En ese vericueto mental me metí hace cosa de una semana, al salir de una nave industrial en el madrileño barrio de Tetuán, cerca de la plaza de Castilla. Llegué a ella convocada por Mariano Sigman, neurocientífico y escritor. Le conocí en un encuentro literario con Rosa Montero en Madrid en abril del año pasado, y desde entonces lo estimo en lo personal y en lo narrativo. Unos días antes, Mariano me había enviado un mensaje en el que me contaba que estaba escribiendo, junto con Jacobo Bergareche, "un breve ensayo sobre la amistad" y querían charlar con "gente cercana" que podía darles "una mirada muy original y valiosa sobre las distintas formas e historias de la amistad". Le di las gracias por haber pensado en mí, le dije que me parecía un proyecto precioso y que, por supuesto, contaran conmigo.
Durante el tiempo que transcurrió entre ese breve intercambio de WhatsApps y nuestro encuentro en la nave de Tetuán, intenté, con la intención de llegar a la conversación con la mayor espontaneidad posible, llave siempre de lo genuino y lo honesto, no teorizar sobre la amistad, no pensar en ella como el eje existencial, vertebrador, que para mí ha sido desde que comenzó mi segunda vida, la que empecé a vivir, irremediablemente, tras la muerte de mi madre. Comparto con la escritora Alana S. Portero la idea de que todas las infancias LGTBI+ son muy solitarias. Lo eran, al menos, cuando ella y yo fuimos niñas, en la década de los 80 del siglo pasado, prodigiosa sólo para algunos.
En ese puñado de años, en apariencia irrelevantes pero trascendentes en la configuración de la identidad, en el descubrimiento del quién para poder después llegar al cómo, la norma se convierte en el trazo de tiza que en los homicidios delimita el cadáver. Si te sales de ella, estás muerta, condenada a la peor de las soledades, la no escogida.
Querer y sentirse querida
Así viví, o más bien sufrí yo aquella etapa, con amigas contadas (siempre eran ellas, separadas de ellos por afinidades más selectivas que electivas, disparatadas, pues la única razón era, lo sigue siendo, el sexo) e intentando complacer, gustar, encajar. Hasta que mi madre falleció. A partir de ese momento, llevada, ahora lo entiendo, por la necesidad de querer y sentirme querida, de compensar, de algún modo, la pérdida y la ausencia que me ahogaban entonces, la amistad cobró en mi vida una enorme importancia, superior, incluso, a la de las relaciones amorosas o sexuales.

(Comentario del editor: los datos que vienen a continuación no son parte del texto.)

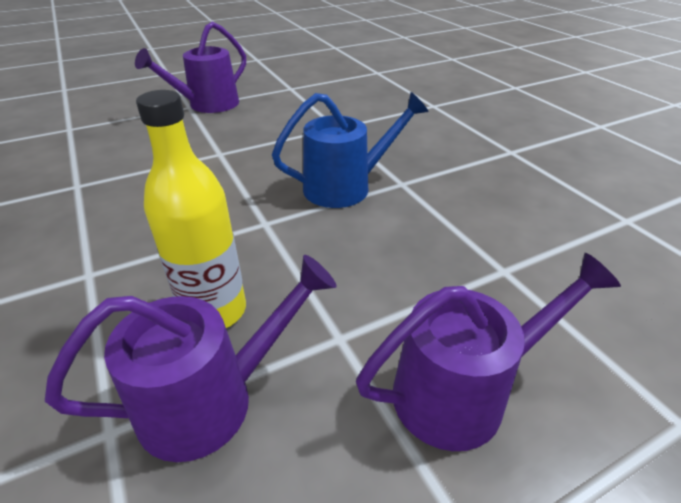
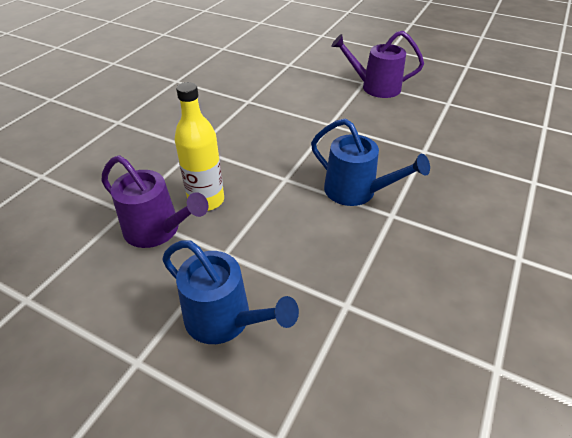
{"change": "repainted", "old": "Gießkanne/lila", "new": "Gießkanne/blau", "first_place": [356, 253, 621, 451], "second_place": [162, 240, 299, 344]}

Hoy, casi treinta años después del comienzo de esa segunda vida que aún me niego a celebrar, sigue siendo así, y eso les dije a Mariano Sigman y a Jacobo Bergareche cuando me preguntaron qué era para mí la amistad. Pensé, sentada en aquella acogedora nave industrial (descripción paradójica, pero cierta), de manera impulsiva, en palabras que yo asociara, inconscientemente, con ese sentimiento, con esa forma extraordinaria de querer y sentirme querida. Y me salió una buena retahíla. Seguridad. Honestidad. Hogar. Comprensión. Cuidado. Familia. Refugio. Literatura. Amor.
Un amigo es, para mí, todo eso, y mucho más. A un amigo acudo cuando me sucede algo, bueno o malo. Con un amigo comparto un modo de vivir, no necesariamente de pensar. Un amigo es alguien con quien puedo ser yo misma, frente al que nunca finjo, jamás interpreto. A un amigo lo elijo, lo cuido y protejo. El duelo por una ruptura amistosa es largo y tortuoso. Un amigo me dice la verdad, especialmente si es dolorosa. Un amigo no me adula, tampoco me juzga. En un amigo pienso al escuchar La mitad de nuestras vidas, esa canción de La Buena Vida que me recuerda que "a veces sin más el tiempo se para" y lo importante es estar, "cerca de ti, sin hacer nada". Un amigo es un lugar, seguro.